(Data for this exercise Opens)

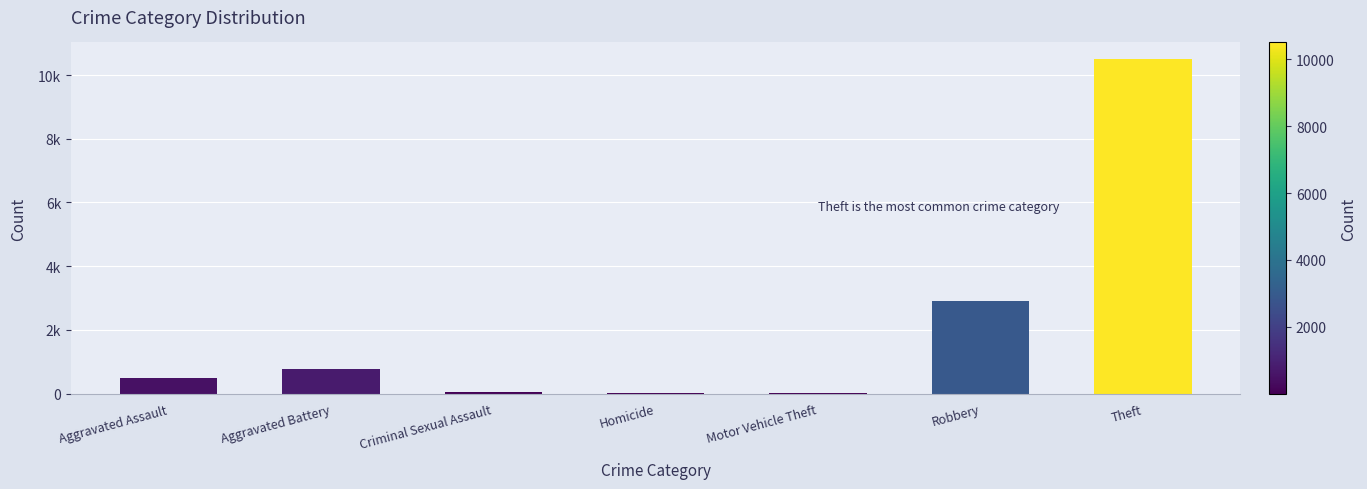

Are the bars horizontal?

No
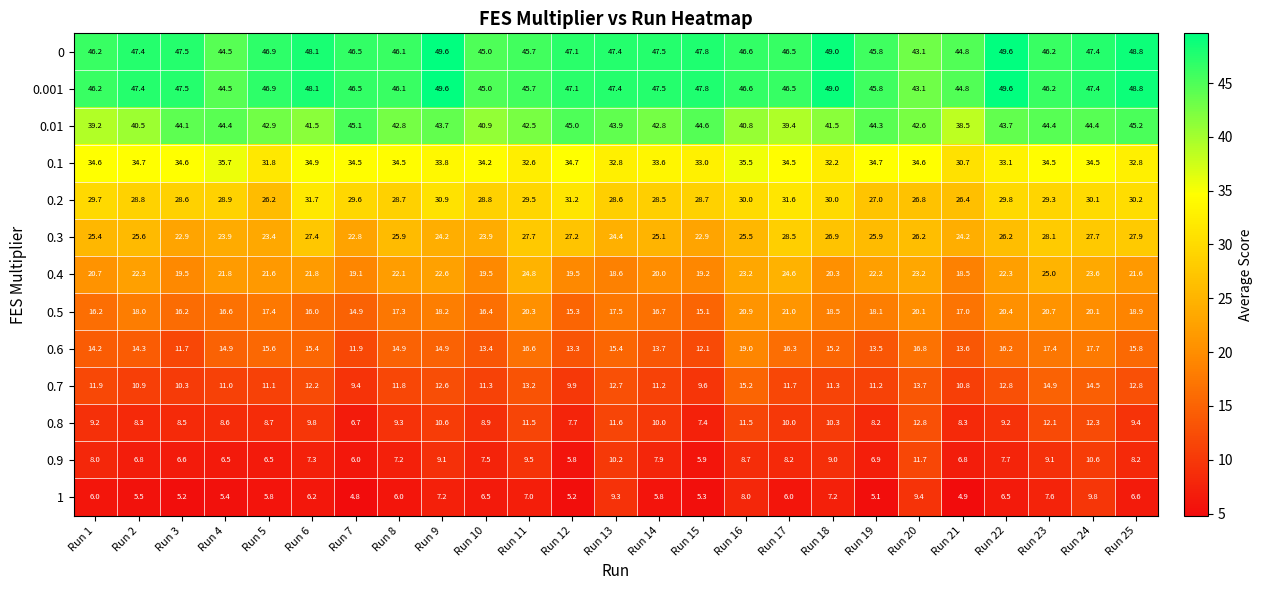

What is the sum of the 0.9 values at Run 12 and Run 25?

14.0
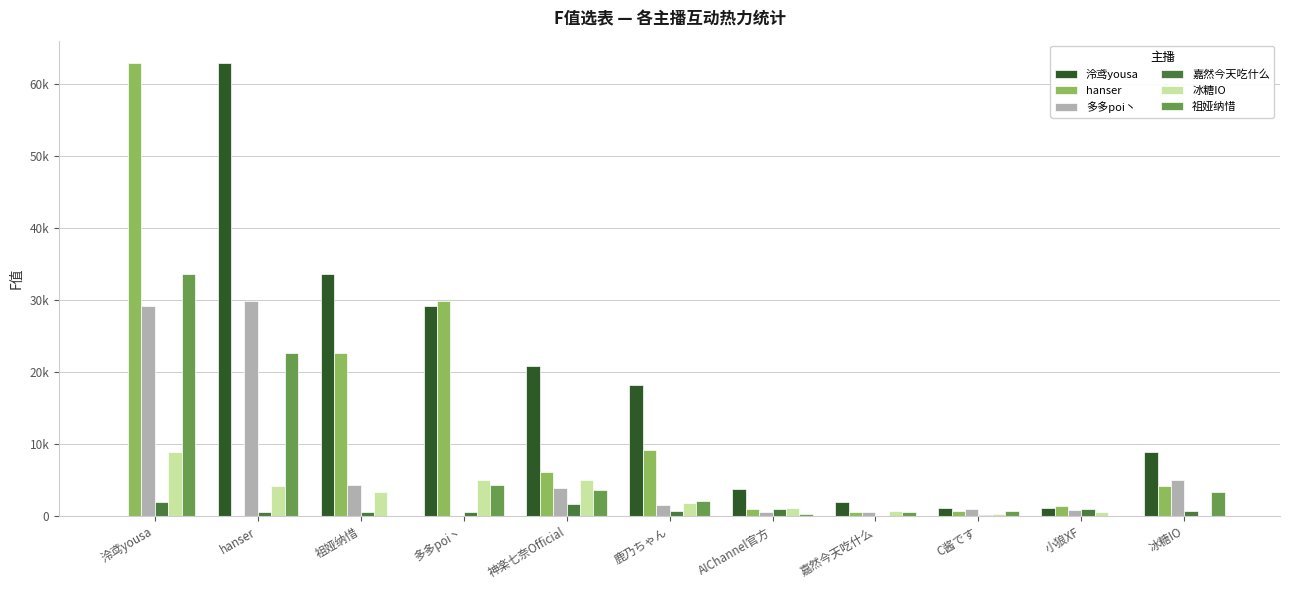

The 嘉然今天吃什么 series shows 73.4 at C酱です. True or false?

False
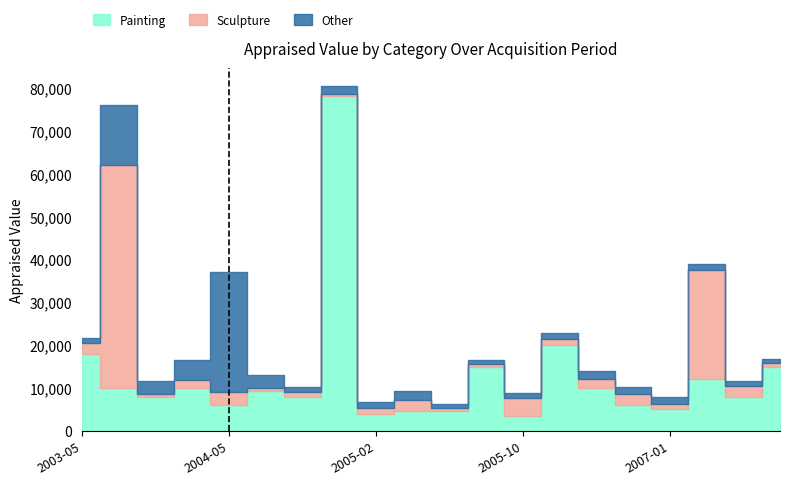

How many values in the Sculpture series are below 1900?

10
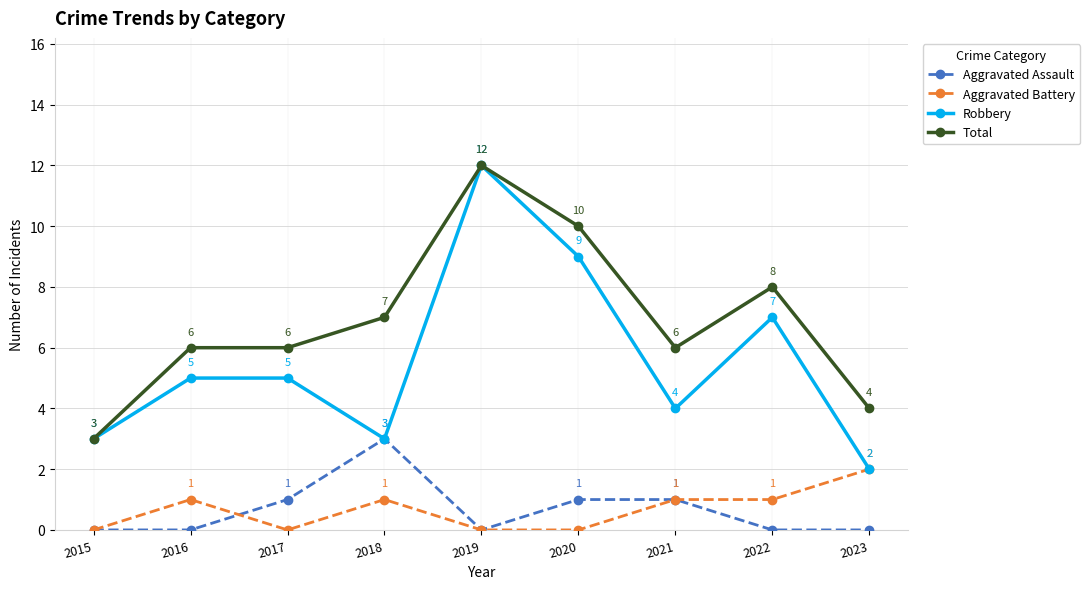

Which series changed the most between 2015 and 2023?

Aggravated Battery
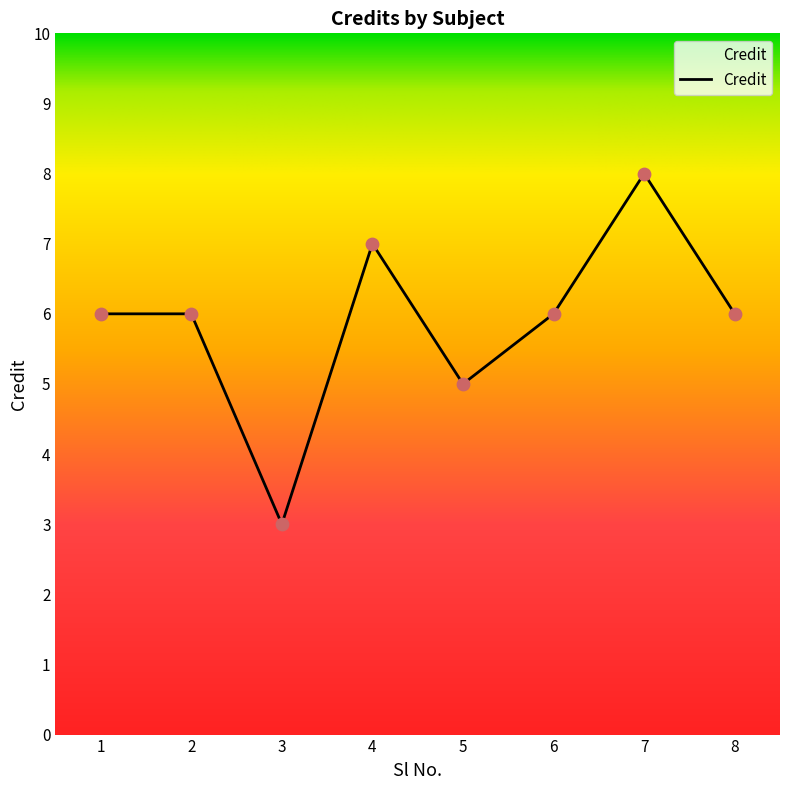

What is the change in value from 2 to 5?

-1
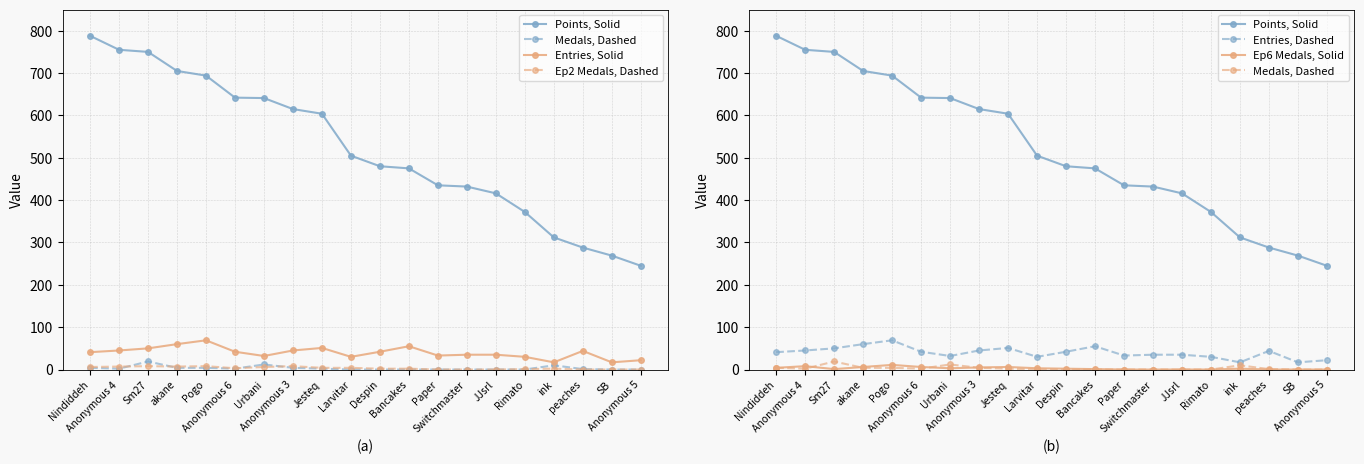

What is the difference between the maximum and minimum values in the Entries, Solid series?

52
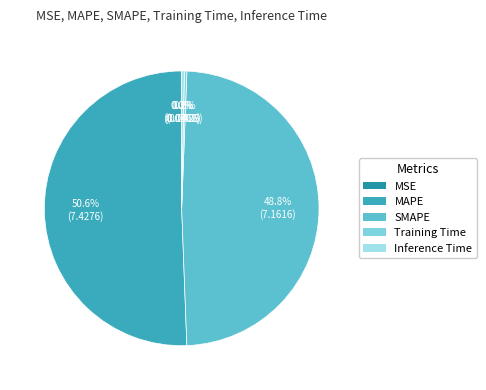

Count the number of slices in the pie.

5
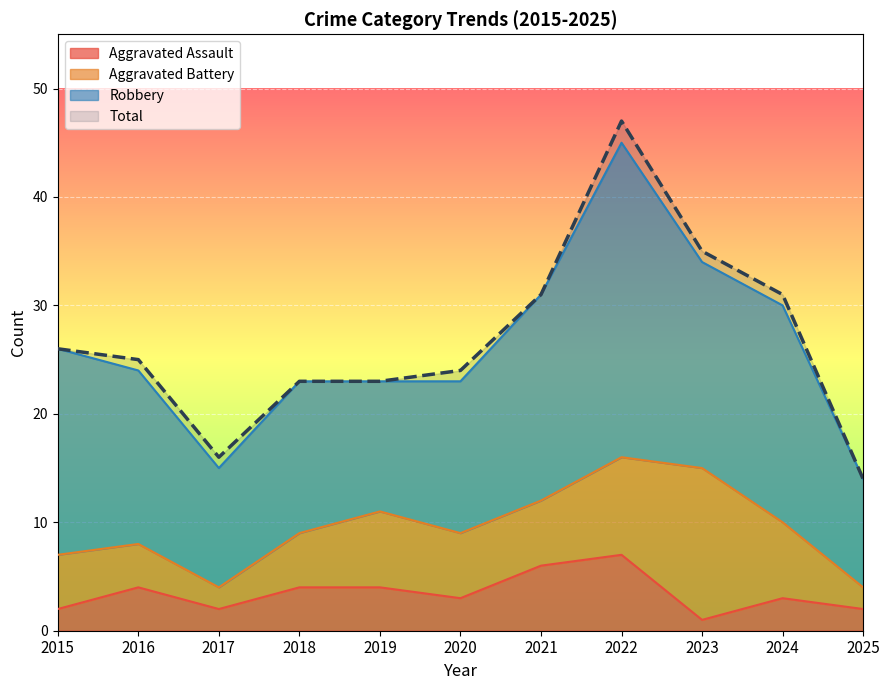

Is the value of Total at 2017 greater than the value of Aggravated Assault at 2017?

Yes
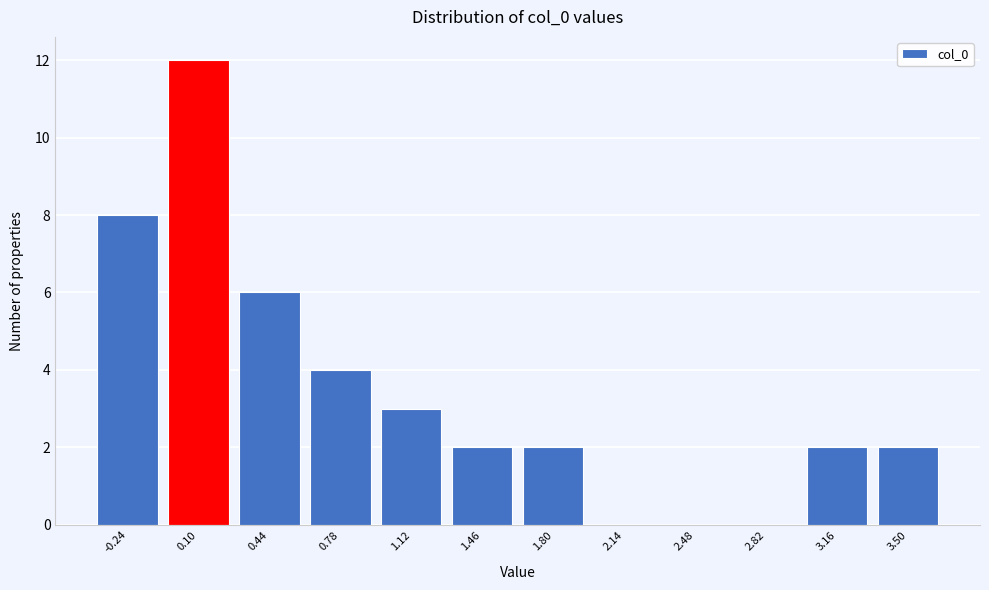

Reading right to left, what are all the values shown in this chart?

3.50=2	3.16=2	2.82=0	2.48=0	2.14=0	1.80=2	1.46=2	1.12=3	0.78=4	0.44=6	0.10=12	-0.24=8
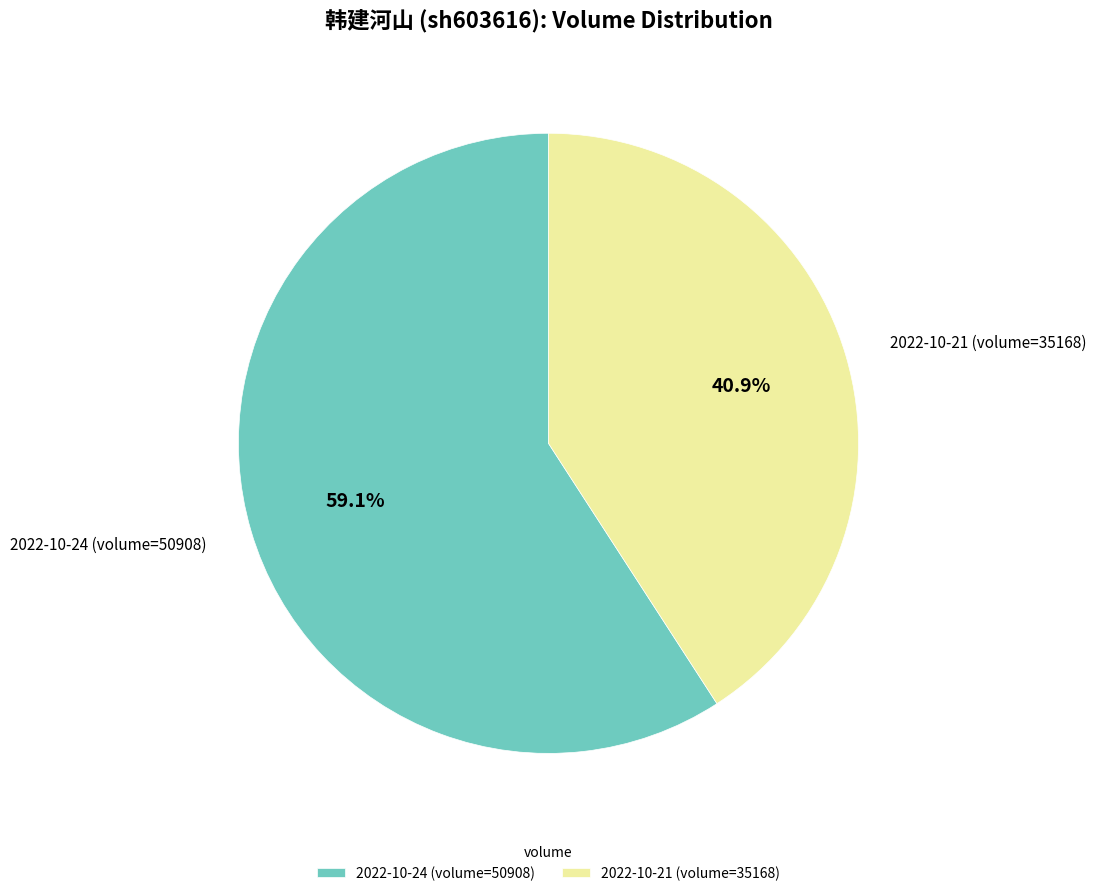

To the nearest percent, what is the average slice percentage?

50%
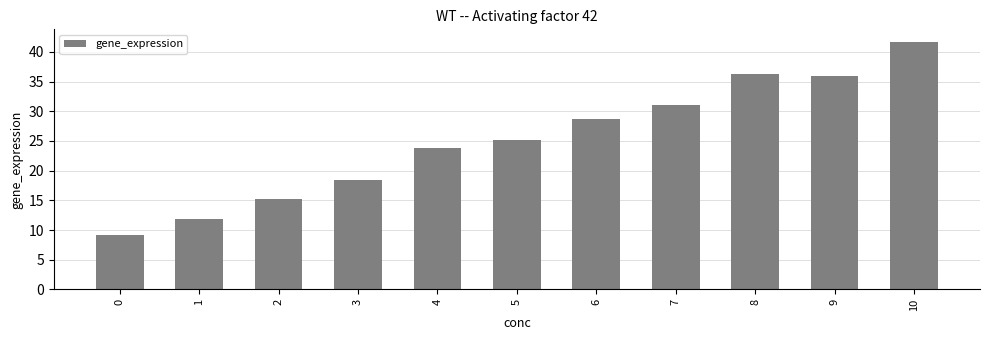

What is the average value?

25.2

(Data for this exercise Closes)

What this task involves
Reproduce each of the lines above without alteration, leaving out the pictures.

Solution
Are the bars horizontal?

No

What is the sum of the 0.9 values at Run 12 and Run 25?

14.0

The 嘉然今天吃什么 series shows 73.4 at C酱です. True or false?

False

How many values in the Sculpture series are below 1900?

10

Which series changed the most between 2015 and 2023?

Aggravated Battery

What is the change in value from 2 to 5?

-1

What is the difference between the maximum and minimum values in the Entries, Solid series?

52

Count the number of slices in the pie.

5

Is the value of Total at 2017 greater than the value of Aggravated Assault at 2017?

Yes

Reading right to left, what are all the values shown in this chart?

3.50=2	3.16=2	2.82=0	2.48=0	2.14=0	1.80=2	1.46=2	1.12=3	0.78=4	0.44=6	0.10=12	-0.24=8

To the nearest percent, what is the average slice percentage?

50%

What is the average value?

25.2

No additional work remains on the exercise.